And business is booming for Bowyer on the short tracks, like the 3/4-of-a-mile one at RIR. He was second at Martinsville, fifth at Bristol and sixth at Phoenix, with the fifth at intermediate track Kansas on Sunday his other top 10 in eight races this season.
Better yet, he's on his way to Richmond, one of his best tracks. He averages a top 10 at RIR, where he has nabbed two victories, although his checkered flags were overshadowed by other events.
He won in May 2008 when Kyle Busch wrecked Dale Earnhardt Jr. late in what was an apparent duel for the win.

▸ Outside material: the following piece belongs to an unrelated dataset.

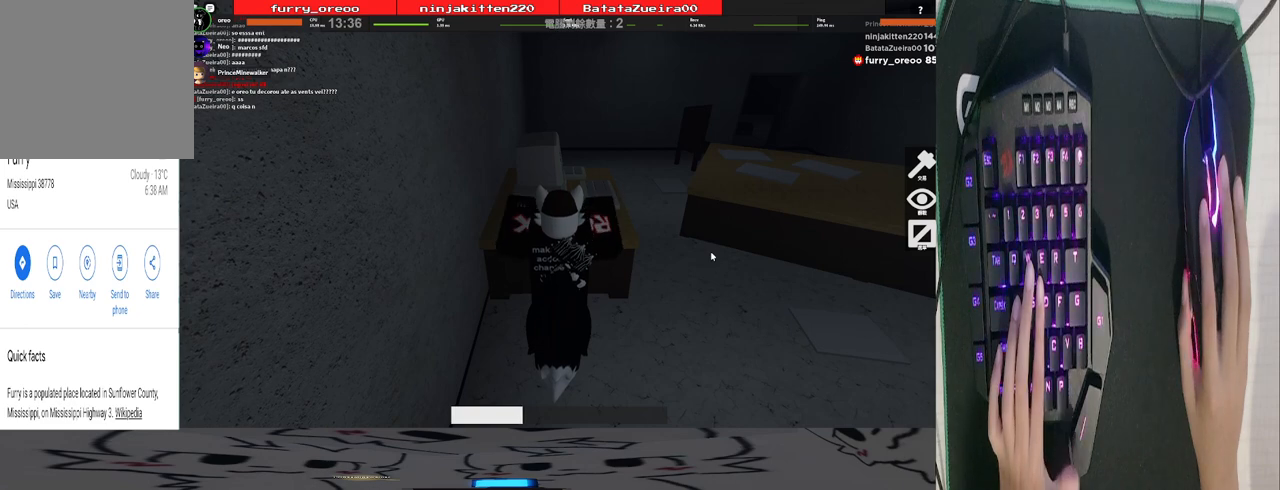
Gameplay with keyboard and mouse; each line is a JSON object with the keys and mouse buttons held at the frame after it. "events" lists presses ("down") and releases ("up") of "1", "2", "3", "4", "5", "a", "alt", "b", "c", "ctrl", "d", "e", "f", "g", "q", "r", "s", "shift", "space", "t", "tab", "tilde", "v", "w", "x", "z", "mouse_left", "mouse_wheel", "mouse_right", "mouse_mb4" and "mouse_mb5" between this image and that frame as [ms after this image, input, new state], when the widget could be followed in between. "mouse_left", "mouse_wheel", "mouse_right", "mouse_mb4", "mouse_mb5" = the "left", "wheel", "right", "mb4", "mb5" buttons of the "mouse" list. No other keys are recorded. "wheel" means that the mouse wheel is clicked or scrolled. Mouse movement is not recorded.
{"keys": ["e"], "mouse": [], "events": [[280, "space", "down"], [380, "space", "up"], [420, "e", "down"]]}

Bowyer finished first at RIR in September, but Jeff Gordon stole the headlines by edging Busch out for the 12th and final spot in the Chase.
Still, you get the feeling Bowyer would rather race at RIR than almost any other track.
"Richmond is one of the coolest tracks on the circuit and it always has been in my mind," Bowyer said. "It's a perfect blend of speed, as a fan you get that sensation of speed, but it's also short-track racing at its best: rooting guys, beating and banging and really putting on a good show.
"I wish there were five more (Richmonds) across the country. Selfishly that's because I run good there and I'm relatively good on the short tracks."
Why? Because he grew up racing on them.
"You've got to hit your marks, you've got to be precise and you've got to get your car handling," he said. "At the end of the day it's no different than the bigger race tracks.
"Seems like I'm as good or better at getting my car to handle than my opposition at the short tracks."
He gives credit to that to team at MWR. Bowyer left Richard Childress at the end of 2011 and moved to MWR, joining teammate Martin Truex Jr. in 2012 as the first drivers from that team to qualify for a Chase.
Bowyer sounds like anything but a guy who expects the runner-up jinx to snare him this season.
"I've got an awesome group on the 5-hour Energy Toyota," he said. "Everybody from the crew chief (Brian Pattie) to the engineers to the over-the-wall crew has really turned the corner and gotten a lot better this year.
"Everybody at (Michael Waltrip Racing) and (Toyota Racing Development) is a really good package and a great program I'm part of, and I think the results are kind of speaking for themselves.